A new study suggests that taking oral antibiotics may have played a role in the massive increase of kidney stones in the United States since the '70s.

What's more, after analyzing health records of 13.8 million patients, researchers found that children and adults treated with oral antibiotics have a significantly higher risk of developing kidney stones, marking the first time these treatments have been linked to this condition.

Prevalence Of Kidney Stones Increasing

"The overall prevalence of kidney stones has risen by 70 percent over the past 30 years, with particularly sharp increases among adolescents and young women," said Gregory E. Tasian, a pediatric urologist at Children's Hospital of Philadelphia and leader of the study. He noted that kidney stones used to be rare among children, but that is not the case nowadays.

The exact reason why kidney stones are on the rise is unknown, but the study has found that antibiotic intake may play a key role, especially considering the fact that children are given more antibiotics than adults.

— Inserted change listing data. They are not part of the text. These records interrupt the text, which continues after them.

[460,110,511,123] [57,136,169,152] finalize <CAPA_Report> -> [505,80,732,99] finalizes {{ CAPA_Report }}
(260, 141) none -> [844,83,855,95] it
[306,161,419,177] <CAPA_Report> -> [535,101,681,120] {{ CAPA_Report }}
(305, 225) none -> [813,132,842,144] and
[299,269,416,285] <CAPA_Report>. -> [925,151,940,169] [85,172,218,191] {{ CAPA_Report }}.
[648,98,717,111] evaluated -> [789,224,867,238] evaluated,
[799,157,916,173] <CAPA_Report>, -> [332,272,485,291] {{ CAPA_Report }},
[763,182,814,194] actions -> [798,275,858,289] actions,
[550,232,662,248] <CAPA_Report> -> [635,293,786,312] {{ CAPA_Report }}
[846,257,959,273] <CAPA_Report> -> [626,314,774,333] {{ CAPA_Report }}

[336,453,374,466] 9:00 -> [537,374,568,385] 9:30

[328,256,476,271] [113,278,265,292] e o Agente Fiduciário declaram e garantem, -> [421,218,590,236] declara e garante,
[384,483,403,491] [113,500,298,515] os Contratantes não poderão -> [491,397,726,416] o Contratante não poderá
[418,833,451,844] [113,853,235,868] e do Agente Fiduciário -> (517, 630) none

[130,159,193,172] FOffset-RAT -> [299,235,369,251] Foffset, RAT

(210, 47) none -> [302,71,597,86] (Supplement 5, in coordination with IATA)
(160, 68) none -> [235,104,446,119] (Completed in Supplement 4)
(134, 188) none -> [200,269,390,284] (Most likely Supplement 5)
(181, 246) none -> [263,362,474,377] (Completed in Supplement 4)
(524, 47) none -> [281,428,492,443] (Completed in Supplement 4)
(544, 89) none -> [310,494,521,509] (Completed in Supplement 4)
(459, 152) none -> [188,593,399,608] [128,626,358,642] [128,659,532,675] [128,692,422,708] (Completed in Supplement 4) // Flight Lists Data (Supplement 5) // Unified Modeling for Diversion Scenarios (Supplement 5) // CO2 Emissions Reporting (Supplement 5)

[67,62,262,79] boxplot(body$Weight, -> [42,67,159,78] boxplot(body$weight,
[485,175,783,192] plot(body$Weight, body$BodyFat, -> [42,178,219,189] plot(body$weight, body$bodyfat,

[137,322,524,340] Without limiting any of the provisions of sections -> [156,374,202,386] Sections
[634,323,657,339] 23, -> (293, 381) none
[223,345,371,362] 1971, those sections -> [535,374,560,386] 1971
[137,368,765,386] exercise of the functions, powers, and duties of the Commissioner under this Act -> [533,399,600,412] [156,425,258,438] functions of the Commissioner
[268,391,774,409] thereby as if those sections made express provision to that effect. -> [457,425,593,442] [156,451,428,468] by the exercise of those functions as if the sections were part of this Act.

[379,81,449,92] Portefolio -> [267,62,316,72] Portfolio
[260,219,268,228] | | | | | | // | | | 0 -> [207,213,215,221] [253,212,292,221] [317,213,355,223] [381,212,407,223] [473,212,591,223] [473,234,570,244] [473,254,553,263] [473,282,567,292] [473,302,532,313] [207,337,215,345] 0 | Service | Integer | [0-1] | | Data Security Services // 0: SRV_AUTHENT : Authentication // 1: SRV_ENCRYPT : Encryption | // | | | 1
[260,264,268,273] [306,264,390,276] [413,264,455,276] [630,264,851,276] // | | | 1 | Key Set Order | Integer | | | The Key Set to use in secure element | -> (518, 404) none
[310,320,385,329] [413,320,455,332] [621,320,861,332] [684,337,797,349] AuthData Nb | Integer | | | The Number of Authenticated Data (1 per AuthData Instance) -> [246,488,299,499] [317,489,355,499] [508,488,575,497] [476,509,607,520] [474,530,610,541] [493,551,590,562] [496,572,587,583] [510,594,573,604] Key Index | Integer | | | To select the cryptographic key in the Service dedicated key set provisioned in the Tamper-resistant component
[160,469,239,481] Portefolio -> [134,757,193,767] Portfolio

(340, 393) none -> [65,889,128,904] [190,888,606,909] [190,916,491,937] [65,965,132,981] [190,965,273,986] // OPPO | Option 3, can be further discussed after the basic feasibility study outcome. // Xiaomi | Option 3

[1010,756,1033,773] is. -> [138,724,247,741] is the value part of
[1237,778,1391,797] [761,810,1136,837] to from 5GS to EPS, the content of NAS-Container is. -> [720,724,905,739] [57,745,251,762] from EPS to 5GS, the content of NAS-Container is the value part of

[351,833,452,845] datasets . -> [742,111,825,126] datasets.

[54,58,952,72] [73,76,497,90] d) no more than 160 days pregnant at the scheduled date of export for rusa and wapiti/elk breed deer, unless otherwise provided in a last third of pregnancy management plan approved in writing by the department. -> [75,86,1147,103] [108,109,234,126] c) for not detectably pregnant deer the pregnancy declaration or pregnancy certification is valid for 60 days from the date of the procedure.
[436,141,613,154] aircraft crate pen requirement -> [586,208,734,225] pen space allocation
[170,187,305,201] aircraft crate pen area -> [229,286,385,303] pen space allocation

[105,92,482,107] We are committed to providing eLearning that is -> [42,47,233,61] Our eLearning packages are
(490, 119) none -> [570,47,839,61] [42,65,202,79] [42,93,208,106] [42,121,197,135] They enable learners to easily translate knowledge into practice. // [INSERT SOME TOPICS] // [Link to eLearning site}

The findings were published May 10 in the Journal of the American Society of Nephrology.

Exposure to any of the five classes of antibiotics significantly increased the risk for kidney stones, according to the study. Ingestion of broad-spectrum penicillins, for example, yielded a 27 percent increase in kidney stone risk. Meanwhile, those who take sulfa drugs are twice as likely to develop kidney stones than those who don't ingest the medicine.

What Happens When A Human Microbiome Is Altered

Scientist are already aware that antibiotics alter the composition of the human microbiome, or the community of microorganisms in the body. To be clear, the study doesn't conclude that taking antibiotics automatically means that a person will develop kidney stones, but Tasian explained that the most likely explanation between the two is the interaction between antibiotics and the urinary and gut microbiome.

"We're dealing with a risk-benefit relationship, and we want to make sure that antibiotics are prescribed without unnecessarily increasing adverse health outcomes," he said.

About 30 percent of prescribed antibiotics are inappropriate, Tasian noted, and because children receive more of them than any other age group, the researchers' findings reinforce the need for clinicians to be more mindful of prescriptions, especially if the recipients are children.

Tasian and his colleagues are planning to investigate the microbiomes of children and adolescents further. The hope is that they can conduct a broader, population-based research to equip people with a better understanding of how alterations in microbiomes affect the development of kidney stones.